L'efficacia della predicazione del B. è attestata dal fatto che al suo insegnamento fanno costante riferimento altri inquisiti in processi di molti anni dopo (ad esempio un don Vincenzo Prato nel 1545; il noto libraio Antonio Gadaldino nel 1555). Più importanti sono le notizie superstiti dell'inchiesta che il cardinale Morone svolse a Modena nel maggio-luglio del 1542, al suo ritorno dalla Germania. Il Morone convocò Girolamo Teggia e il B.: a entrambi sottopose una serie di "articoli" stesi dal Contarini.
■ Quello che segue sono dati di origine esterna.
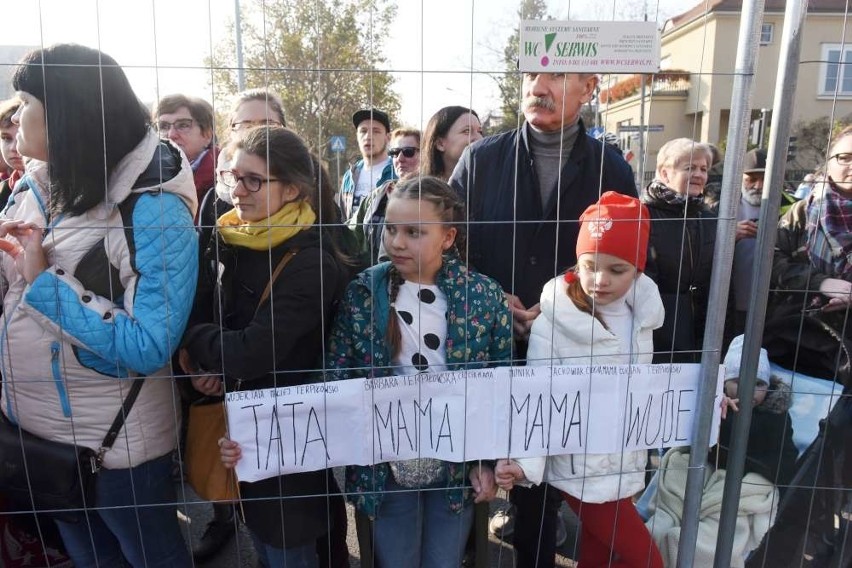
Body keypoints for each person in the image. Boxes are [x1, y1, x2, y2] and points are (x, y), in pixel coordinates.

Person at [1, 43, 197, 567]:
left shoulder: (151, 204)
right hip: (43, 434)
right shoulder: (40, 186)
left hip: (116, 447)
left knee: (148, 555)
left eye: (25, 103)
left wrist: (44, 281)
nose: (15, 117)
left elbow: (150, 343)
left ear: (66, 113)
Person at [451, 70, 634, 567]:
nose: (539, 85)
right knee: (478, 475)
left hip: (570, 352)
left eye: (557, 76)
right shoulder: (481, 159)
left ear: (589, 88)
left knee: (542, 490)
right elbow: (447, 247)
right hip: (488, 348)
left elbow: (629, 263)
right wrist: (491, 300)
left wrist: (562, 306)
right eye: (533, 72)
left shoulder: (610, 169)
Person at [325, 175, 511, 567]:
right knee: (397, 560)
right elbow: (337, 372)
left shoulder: (483, 295)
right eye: (392, 229)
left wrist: (487, 461)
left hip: (458, 467)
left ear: (447, 237)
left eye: (414, 232)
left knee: (444, 560)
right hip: (386, 467)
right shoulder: (363, 292)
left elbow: (500, 381)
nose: (397, 242)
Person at [185, 126, 348, 568]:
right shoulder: (232, 237)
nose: (237, 191)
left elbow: (250, 352)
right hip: (241, 422)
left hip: (289, 436)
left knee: (285, 546)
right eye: (233, 177)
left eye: (253, 180)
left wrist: (194, 340)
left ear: (292, 188)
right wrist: (209, 362)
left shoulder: (311, 260)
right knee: (264, 539)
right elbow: (219, 326)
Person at [495, 192, 665, 568]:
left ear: (638, 268)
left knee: (597, 556)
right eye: (589, 266)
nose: (599, 280)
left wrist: (713, 394)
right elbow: (538, 394)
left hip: (624, 461)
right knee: (649, 561)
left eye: (616, 270)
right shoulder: (557, 319)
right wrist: (526, 463)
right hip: (579, 470)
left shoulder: (644, 312)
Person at [644, 336, 796, 567]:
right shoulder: (711, 403)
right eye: (738, 381)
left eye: (758, 384)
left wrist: (725, 419)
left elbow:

Risulta che il B. ne discusse il contenuto e contribuì all'esattezza della forma. Gli "articoli" costituirono poi il famoso "formulario di fede" sottoscritto dagli "accademici" e dagli esponenti della comunità nell'agosto del 1542.

Dopo questa data non si hanno notizie del B., oltre a quella della sua morte avvenuta il 12 sett. 1558.

La sua biblioteca, costituita in prevalenza di libri d'umanità, di opere d'Erasmo e di altra letteratura religiosa (Savonarola, Hutten, Melantone), passò al fratello Agostino, maestro di scuola a Modena, e poi al figlio di questo, Ludovico, al quale fu sequestrata nel 1580 dall'Inquisizione. I volumi sono in parte identificabili nei fondi delle congregazioni soppresse della Biblioteca Estense.

Fonti e Bibl.: Il processo è in Arch. di Stato di Modena, Inquisizione, busta 2: processi 1489-1549; le notizie sulla revisione romana del processo in una lettera del governatore di Modena F. Villa del 16 maggio 1541 a Ercole II d'Este: Ibid., Rettori dello Stato, busta 57; notizie sulla biblioteca del B., Ibid., Inquisizione, busta 6: processi 1375-1580; la fonte più ricca è T. de' Bianchi, Cronaca modenese, VIII, Parma 1870, pp. 27-36, 47, 57-58, 142, 171-172, 198, 328; le comunicazioni del Morone al Contarini in Reginaldi Poli Epistol. collectio, III, Brescia 1748, App., pp. CCLXXXIV ss.; il "formulario di fede" in G. Cortesi, Omnia… scripta…, Padova 1774, II, pp. 57-74; cfr., inoltre, G. Muzio, Lettere, Firenze 1590, p. 117; L. G. Giraldi, De poetis nostrorum temporum, II, Berlino 1894, p. 90; Compendio dei processi del Santo Uffizio di Roma, a c. di C. Corvisieri, in Arch. della Soc. rom. di storia Patria, III(1879), pp. 277, 458; L. Vedriani, Dottori modanesi, Modena 1665, pp. 117 s.; G. M. Mazzuchelli, Gli Scrittori d'Italia, Il, 2, Brescia 1760, p. 924; G. Tiraboschi, Biblioteca modenese, I, Modena 1781, pp. 230-235; C. Cantù, Gli eretici d'Italia, II, Torino 1867, pp. 156-159; G. Cavazzuti, Lodovico Castelvetro, Modena 1903, pp. 10 s., 53, 174; A. Casadei, Lisia Fileno e Camillo Renato, in Religio, XV(1939), pp. 13, 15.